1 of 3 | U.S. Secretary of Defense Lloyd Austin Friday told the more than 50-nation Ukraine Defense Contact Group it's time to "dig deeper" to increase military support for Ukraine. Photo by Ronald Wittek/EPA-EFE
Jan. 20 (UPI) -- A meeting of the Ukraine Defense Contact group of 54 nations Friday failed to produce a deal to fulfill President Volodymyr Zelensky's demand for more tanks.
In a press briefing from the Ramstein Air Base, U.S. Defense Secretary Lloyd Austin said he did not have "any announcements to make" regarding the United States providing M1 Abrams tanks to Ukraine and added no progress had been made toward obtaining German approval to ship Leopard 2 tanks to the front lines.
Zelensky had called on the nations to urgently send tanks because Russia is preparing another major offensive.
"I can thank you hundreds of times and it will be absolutely just and fair, given all that we have already done -- but hundreds of 'thank you' are not hundreds of tanks," Zelensky said in his speech to the Ramstein meeting. "I cannot put words instead of guns that are needed against Russian artillery, or instead of the anti-aircraft missiles that are needed to protect people from Russian airstrikes."
So far only Britain is sending heavy tanks to Ukraine.
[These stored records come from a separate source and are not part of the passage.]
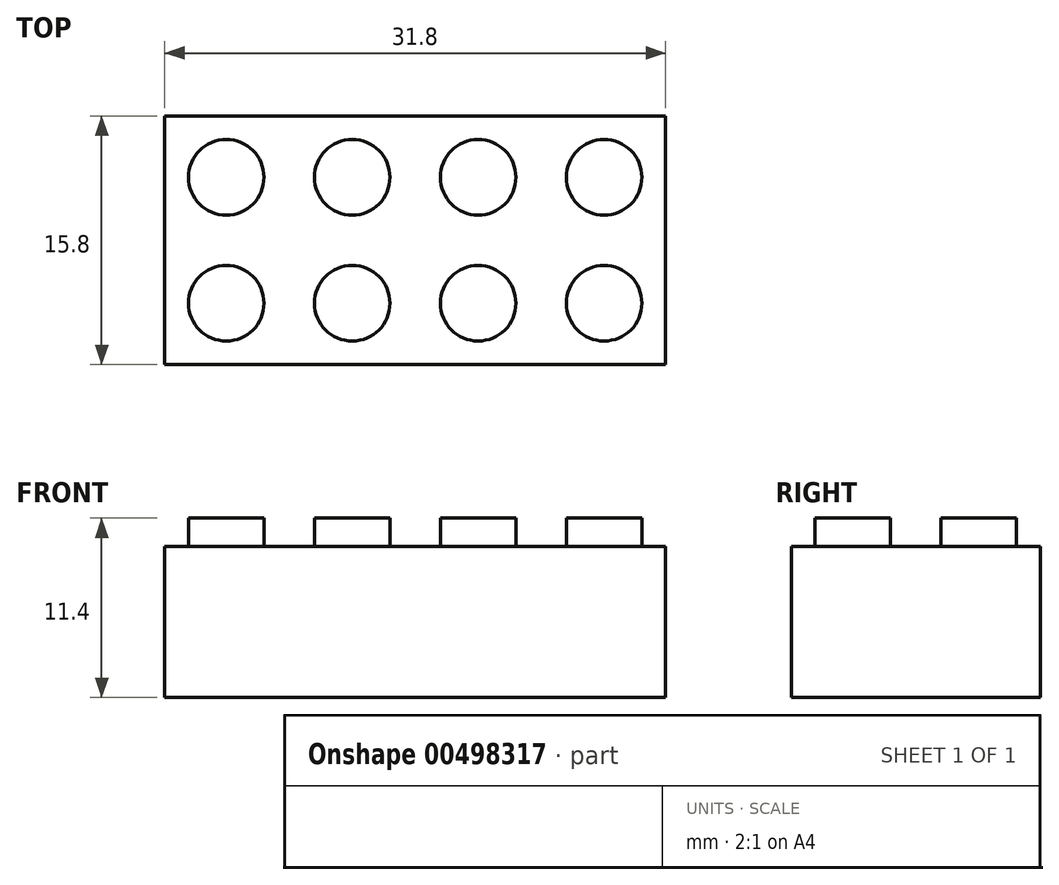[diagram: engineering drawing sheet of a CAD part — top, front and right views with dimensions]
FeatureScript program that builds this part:
annotation { "Feature Type Name" : "Feature", "Feature Type Description" : "" }
export const myFeature = defineFeature(function(context is Context, id is Id, definition is map)
    precondition{}
    {
        {
            var Q0;
            Q0=qCreatedBy(makeId("Top.planeOp"),FACE);
            var sketch = newSketch(context, id + "F0", { "sketchPlane" : qUnion([Q0])});
            skLineSegment(sketch, "E0.bottom", {"start": v(-47.85, 42.78) * mm, "end": v(-16.05, 42.78) * mm});
            skLineSegment(sketch, "E0.top", {"start": v(-47.85, 26.98) * mm, "end": v(-16.05, 26.98) * mm});
            skLineSegment(sketch, "E0.left", {"start": v(-47.85, 42.78) * mm, "end": v(-47.85, 26.98) * mm});
            skLineSegment(sketch, "E0.right", {"start": v(-16.05, 42.78) * mm, "end": v(-16.05, 26.98) * mm});
            skSolve(sketch);
        }
        {
            var Q0;
            Q0=makeQuery(id+"F0.imprint","IMPRINT",FACE,{"disambiguationData":[TD([[makeQuery(id+"F0.imprint","IMPRINT",EDGE,{"derivedFrom":sQuery(id+"F0.wireOp",EDGE,"E0.bottom")}),-1.0]])]});
            extrude(context, id + "F1", {"entities" : qUnion([Q0]), "depth" : 9.6 * mm});
        }
        {
            var Q0;
            Q0=makeQuery(id+"F1.opExtrude","CAP_FACE",FACE,{"disambiguationData":[OSD([sQuery(id+"F0.wireOp",EDGE,"E0.bottom"),sQuery(id+"F0.wireOp",EDGE,"E0.top"),sQuery(id+"F0.wireOp",EDGE,"E0.left"),sQuery(id+"F0.wireOp",EDGE,"E0.right")])],"isStart":false});
            var sketch = newSketch(context, id + "F2", { "sketchPlane" : qUnion([Q0])});
            skCircle(sketch, "E1", {"center": v(-43.95, 38.88) * mm, "radius": 2.4 * mm});
            skCircle(sketch, "E2.0.1.0", {"center": v(-43.95, 30.88) * mm, "radius": 2.4 * mm});
            skCircle(sketch, "E2.1.0.0", {"center": v(-35.95, 38.88) * mm, "radius": 2.4 * mm});
            skCircle(sketch, "E2.1.1.0", {"center": v(-35.95, 30.88) * mm, "radius": 2.4 * mm});
            skCircle(sketch, "E2.2.0.0", {"center": v(-27.95, 38.88) * mm, "radius": 2.4 * mm});
            skCircle(sketch, "E2.2.1.0", {"center": v(-27.95, 30.88) * mm, "radius": 2.4 * mm});
            skCircle(sketch, "E2.3.0.0", {"center": v(-19.95, 38.88) * mm, "radius": 2.4 * mm});
            skCircle(sketch, "E2.3.1.0", {"center": v(-19.95, 30.88) * mm, "radius": 2.4 * mm});
            skLineSegment(sketch, "E2.direction1", {"start": v(-43.95, 38.88) * mm, "end": v(-35.95, 38.88) * mm, "construction": true});
            skLineSegment(sketch, "E2.direction2", {"start": v(-43.95, 38.88) * mm, "end": v(-43.95, 30.88) * mm, "construction": true});
            skSolve(sketch);
        }
        {
            var Q0;
            Q0 = qSketchRegion(id + "F2", true);
            extrude(context, id + "F3", {"entities" : qUnion([Q0]), "operationType" : NewBodyOperationType.ADD, "depth" : 1.8 * mm});
        }
    });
Poland has said it is ready to donate a company of Leopard 2 tanks but needs Germany's permission.
During his opening remarks earlier in the day, Austin urged allies to "dig deeper" in their efforts to support Ukraine, echoing Zelensky's warning by noting that "Russia is regrouping, recruiting and trying to re-equip."
"The Ukrainian people are watching us. The Kremlin is watching us. And history is watching us. So we won't let up. And we won't waver in our determination to help Ukraine defend itself from Russia's imperial aggression," he said.
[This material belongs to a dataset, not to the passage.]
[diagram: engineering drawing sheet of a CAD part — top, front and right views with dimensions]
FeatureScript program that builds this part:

Despite the lack of a deal on German tanks, Austin said he was confident Ukraine's allies will stay united and support Ukraine in this "decisive moment."
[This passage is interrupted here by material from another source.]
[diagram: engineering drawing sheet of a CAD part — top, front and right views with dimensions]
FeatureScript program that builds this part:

"Today's meeting focused on Ukraine's need for air defense and armor. We pushed hard on how to synchronize those capabilities," he said.
Austin said several countries have made key donations to help protect Ukraine's skies. France, Germany and Britain have provided air defense, while the Netherlands is donating a Patriot missile air defense system and training and Canada has procured a NASAM air defense system for Ukraine.
"I'm confident that Ukraine's partners around the globe are committed to continuing this effort," Austin said.
U.S. Joint Chiefs Chairman Gen. Mark Milley said NATO and the Ukraine Defense Contact Group are committed to supporting Ukraine with capabilities with "as much as it takes for as long as it takes to keep Ukraine free and sovereign."
On Thursday, the United States announced $2.5 billion more in a military package for Ukraine that includes hundreds of armored vehicles.
Austin told the Ramstein meeting that the latest U.S. military support for Ukraine brings total military assistance to more than $26.7 billion since Russia's unprovoked invasion last February.
"Our new package provides even more air-defense capabilities to help Ukraine defend its cities and its skies. And that includes NASAMS munitions and eight Avenger air-defense systems," Austin said. "This new assistance package also helps meet Ukraine's urgent need for armor and combat vehicles. So we're providing 59 more Bradleys, 90 Strykers, 53 MRAPs and 350 up-armored Humvees. And this new package will also provide thousands more rounds of artillery."
On Thursday, Britain, Estonia, Poland, Latvia and Lithuania, Denmark, the Czech Republic, the Netherlands and Slovakia announced more military aid that includes tanks from Britain and other weapons.
"The new level of required combat power is only achieved by combinations of main battle tank squadrons, beneath air and missile defense, operating alongside divisional artillery groups, and further deep precision fires enabling targeting of Russian logistics and command nodes in occupied territory," those nations said in a joint statement.
Russian spokesman Dmitry Peskov told reporters that Western nations will "regret" military support for Ukraine.
"We see a growing indirect and sometimes direct involvement of NATO countries in this conflict ... We see a devotion to the dramatic delusion that Ukraine can succeed on the battlefield," Peskov said. "This is a dramatic delusion of the Western community that will more than once be cause for regret, we are sure of that."